Много здесь нас дышало, вздыхало, задыхалось. Осенью шуршали листья на площади, летом пыль взметалась над фронтоном завода Рено и кашляли дети; весной безработные уходили на берег реки и там, подложив под затылок газету и выставив босые одинаковые желтые ноги, долго лежали, закрыв глаза. А солнце и над ними делало свой небесный круг. И каждый день под вечер, когда три дальних трубы, на которых держится все наше биянкурское небо, делались лиловыми, таяли, уничтожались и снова оседали плотней на закате, каждый день мимо одинаковых этих ног, мимо развешанного белья шла женщина, обходила лежащих с бритвенным тазиком, кисточкой и бритвой и брила их за пять су (причем они привставали немножко, и она мазала, мазала кисточкой, сама черная, худая и старая). Каждый день гуляли взволнованные весной и городом девочки, прибегали куда-то и откуда-то визжавшие девушки. А женщины - из этих же девочек и девушек конечно, глядя успокоенно и серьезно вдаль, катили колясочки с детьми. И много было таких, у которых в колясочке сидел желтенький китайчонок, а два-три болванчика шагали рядом, держась за материнскую юбку. Иногда из колясочки выглядывал побледневший на материнском молоке негритосик, иногда же - попросту свой, белый француз.

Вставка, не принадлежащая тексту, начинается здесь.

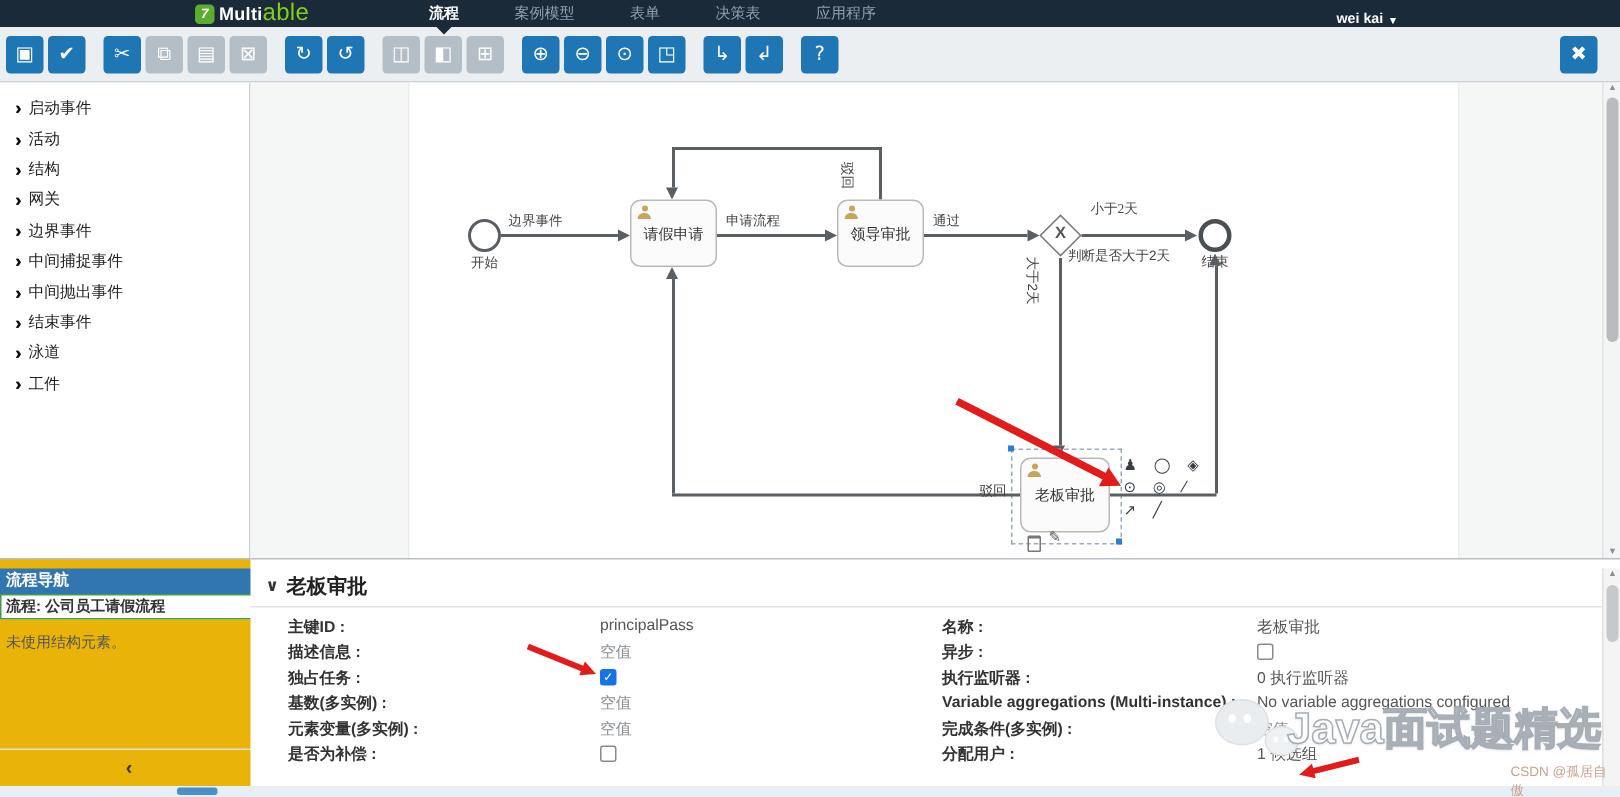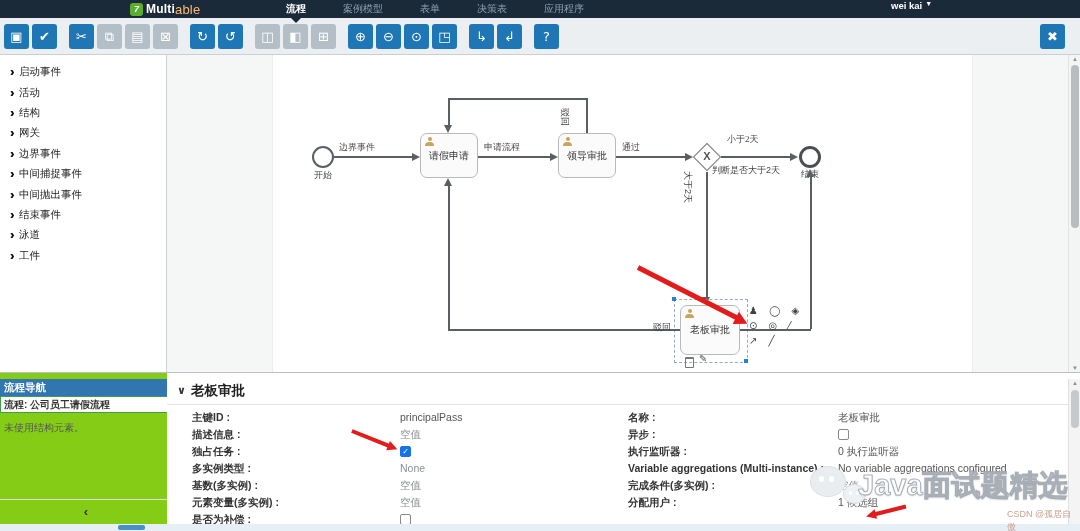--- a/index.html
+++ b/index.html
@@ -4,27 +4,27 @@
 <style>
   html,body{margin:0;padding:0;background:#dfe3e6;}
   .app{position:relative;width:1080px;height:531px;background:#fff;overflow:hidden;
        font-family:"Liberation Sans","DejaVu Sans",sans-serif;-webkit-font-smoothing:antialiased;}
   
   .navbar{position:absolute;left:0;top:0;width:1080px;height:18px;background:#1b2a38;}
   .logo{position:absolute;left:130px;top:1px;height:16px;display:flex;align-items:center;cursor:pointer;}
   .logo-badge{display:inline-block;width:13px;height:13px;border-radius:3px;background:#5aad2e;color:#fff;
               font-size:9px;font-weight:bold;text-align:center;line-height:13px;margin-right:3px;font-style:italic;}
   .logo-bold{color:#fff;font-weight:bold;font-size:12px;letter-spacing:.2px;}
-  .logo-light{color:#fdba74;font-size:13px;letter-spacing:.2px;}
+  .logo-light{color:#84cc16;font-size:16px;letter-spacing:.2px;}
   .nav-tabs{position:absolute;left:286px;top:0;height:18px;display:flex;gap:37px;align-items:center;}
   .nav-tab{font-size:10px;color:#8ca0b0;cursor:pointer;white-space:nowrap;}
   .nav-tab.active{color:#fff;font-weight:bold;}
   .nav-notch{position:absolute;left:291px;top:18px;width:0;height:0;
              border-left:5px solid transparent;border-right:5px solid transparent;border-top:5px solid #1b2a38;z-index:5;}
-  .user-menu{position:absolute;left:891px;top:0;height:18px;display:flex;align-items:flex-start;color:#fff;
+  .user-menu{position:absolute;left:891px;top:0;height:18px;display:flex;align-items:flex-end;color:#fff;
              font-size:9.5px;font-weight:bold;cursor:pointer;}
   .user-menu .caret{font-size:7px;margin-left:3px;}
   
   .toolbar{position:absolute;left:0;top:18px;width:1080px;height:37px;background:#eceff1;border-bottom:1px solid #c9d1d6;box-sizing:border-box;}
   .tb-row{position:absolute;left:4px;top:6px;display:flex;}
   .tbtn{width:25px;height:25px;border-radius:3px;background:#1f76b5;color:#fff;border:none;padding:0;
         font-size:13px;line-height:25px;text-align:center;margin-right:3px;cursor:pointer;
         font-family:"DejaVu Sans","Liberation Sans",sans-serif;}
   .tbtn.disabled{background:#b4bec6;cursor:default;}
   .tbtn.group-start{margin-left:9px;}
@@ -65,21 +65,21 @@
   .mini-trash{position:absolute;left:518px;top:302px;width:7px;height:8px;border:1px solid #777;border-top:2.5px solid #777;border-radius:1px;cursor:pointer;}
   .mini-wrench{position:absolute;left:532px;top:298px;font-size:10px;color:#555;cursor:pointer;}
   .canvas-sb{position:absolute;left:901px;top:0;width:12px;height:317px;background:#f3f4f4;border-left:1px solid #e0e2e4;box-sizing:border-box;}
   .canvas-sb .sb-thumb{position:absolute;left:1.5px;top:10px;width:8px;height:163px;background:#b9bcbe;border-radius:4px;}
   .sb-arrow{position:absolute;left:0;width:12px;text-align:center;font-size:6px;color:#8a8f94;}
   
   .hstrip-top{position:absolute;left:167px;top:372px;width:913px;height:7px;background:#e8eef4;}
   .hstrip-bottom{position:absolute;left:0;top:524px;width:1080px;height:7px;background:#e6eef6;}
   .hthumb{position:absolute;left:118px;top:1px;width:27px;height:5px;background:#4a90c8;border-radius:2px;}
   
-  .process-nav{position:absolute;left:0;top:372px;width:172px;height:152px;background:#84cc16;border-top:1px solid #b9bfc4;
+  .process-nav{position:absolute;left:0;top:372px;width:172px;height:152px;background:#eab308;border-top:1px solid #b9bfc4;
                border-right:1px solid #ccc;box-sizing:border-box;}
   .pn-header{position:absolute;left:0;top:6px;width:172px;height:17px;background:#3276b1;color:#fff;
              font-size:10.5px;font-weight:bold;line-height:17px;padding-left:4px;box-sizing:border-box;}
   .pn-process{position:absolute;left:0;top:23px;width:172px;height:17px;border:1px solid #3f9f46;background:#fff;
               font-size:10px;font-weight:bold;color:#333;line-height:15px;padding-left:3px;box-sizing:border-box;cursor:pointer;white-space:nowrap;overflow:hidden;}
   .pn-note{position:absolute;left:4px;top:48px;font-size:10px;color:#555;}
   .pn-footer{position:absolute;left:0;top:126px;width:172px;height:26px;border-top:1px solid #ddd;text-align:center;}
   .pn-collapse{font-size:13px;font-weight:bold;color:#333;line-height:24px;cursor:pointer;}
   
   .props{position:absolute;left:167px;top:372px;width:913px;height:152px;background:#fff;border-top:1px solid #b9bfc4;box-sizing:border-box;}
@@ -307,24 +307,20 @@
         </div>
         <div class="prow">
           <span class="plabel">描述信息 :</span>
           <span class="pvalue muted">空值</span>
         </div>
         <div class="prow">
           <span class="plabel">独占任务 :</span>
           <span class="pcheckbox checked">✓</span>
         </div>
         <div class="prow">
-          <span class="plabel">多实例类型 :</span>
-          <span class="pvalue muted">None</span>
-        </div>
-        <div class="prow">
           <span class="plabel">基数(多实例) :</span>
           <span class="pvalue muted">空值</span>
         </div>
         <div class="prow">
           <span class="plabel">元素变量(多实例) :</span>
           <span class="pvalue muted">空值</span>
         </div>
         <div class="prow">
           <span class="plabel">是否为补偿 :</span>
           <span class="pcheckbox"></span>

Так было весной, и все лето продолжалось синее небо, солнцем и машинным маслом веющие улицы, стук фабричного сердца за высокими стенами, жара, однообразие жестоких будней и ненужное нищее и дикое веселье воскресений. Сперва работали пять с половиной дней, потом пять, потом четыре, потом три с половиной дня в неделю. Август! Нет в Европе печальнее месяца в году!
Может быть, кому-нибудь и к лицу эта теплынь, эти облачка в небе, всякие там моря и дачи, дороги дальние. Штатским и дамам это все нежит душу, но людям военным не до этого. И когда вдруг, грохнув чем-то железным, свистнув в два пальца, налетит первый октябрьский ветер с тьмой, дождем, с долгой тоской, наше сердце опять словно прядает на свое место, собственное место в груди.
Подтянись! (Откашляемся.) Виду не подавай! (Выпрямимся.) Сомкнем ряды! Если ты когда-нибудь и был сделан из воды и соли, то это давно прошло. Теперь ты должен был стать чугунным.
И вот - мы живы. И уже январь. Уже просвистала осень, и, затянувшись, продождило Рождество. И вот уже иногда от сыроватой мягкости в воздухе вечером при звездах или без них начинает заползать в душу первый страх весны. Говорят: объяснение этому факту надо искать в известном мировом кризисе.